Senate Conservatives Fund President Ken Cuccinelli calls Senate Republicans’ decision to push Homeland Security funding that includes money for President Obama’s amnesty a “total surrender” that proves GOP leaders “really don’t have any backbone.”
Senate Majority Leader Mitch McConnell, R-Ky., decided earlier in the week to stop pushing a Department of Homeland Security, or DHS, appropriations bill that strictly forbids funding for Obama administration executive action on immigration in 2012 and 2014. With Democrats blocking debate, McConnell agreed to bring a “clean” bill forward in exchange for Democrat promises to vote on a separate bill to defund Obama’s unilateral November action to legalize five million people in the country illegally. The latter bill has virtually no chance of passing.
“Oh, it’s an absolute surrender, and surrender is the primary word that we have been able to associate with the Republican leadership since Election Day,” Cuccinelli told WND. “Can you point me to one time they have fought? No, you can’t. What did they run on? Fighting. Well, if they had run on what they have been doing just in the last few months, there wouldn’t be Republican majorities in the House or Senate.”

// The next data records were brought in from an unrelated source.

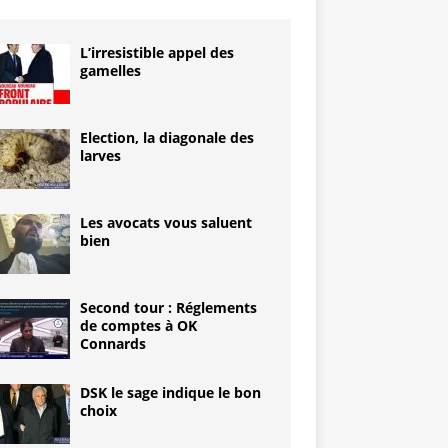
L’irresistible appel des
gamelles
Election, la diagonale des
larves
Les avocats vous saluent
bien
Second tour : Réglements
de comptes à OK
Connards
DSK le sage indique le bon
choix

He said there’s an astounding difference between the Republican rhetoric in the 2014 midterm elections and what America is seeing now.
“Senate leadership and House leadership by Republicans have failed to deliver what they promised. This is a very basic item. One of the two most important issues of the election, along with Obamacare, was the president’s illegal actions on amnesty,” said Cuccinelli, who served as attorney general in Virginia from 2010-2014 and was the GOP nominee for governor in 2013.
In 2014, Republicans campaigned vigorously on the theme that a Republican majority in both the House and Senate would give the party much more power to stop President Obama’s agenda. So why didn’t it make any difference in this debate?
“They really don’t have any backbone! If they had principles at any point in their political lives, they don’t have them anymore. They’ve constructed their own view in their head of what everybody thinks of them. What they care about most is people thinking they are nice fellows instead of principled fighters or anything really meaningful. They’re scared to death to be painted as mean,” said Cuccinelli, who argued that GOP mindset is a dream come true for President Obama.
“If you’re the president, that is awfully easy to deal with, and we’re watching the president deal very effectively because it is so easy for him,” he said. “This is very poor negotiation.”
In addition to believing Republicans constantly cede the high ground to Obama, Cuccinelli is appalled that Senate Minority Leader Harry Reid, D-Nev., is not only gaining the upper hand on the minority leader but now issuing demands for the House of Representatives to fall in line as well.
After Obama announced his unilateral action in November, GOP leaders decided to postpone the fight over funding it until they controlled both the House and the Senate. In December, Congress funded the entire government through September 2015, with the exception of Homeland Security.
“There’s no reason for Republicans to have not defunded executive amnesty in December,” Cuccinelli said “They need to stand up and fight for what they campaigned on,” he said. “What the American people thought they campaigned on was ending executive amnesty and restoring the rule of law.”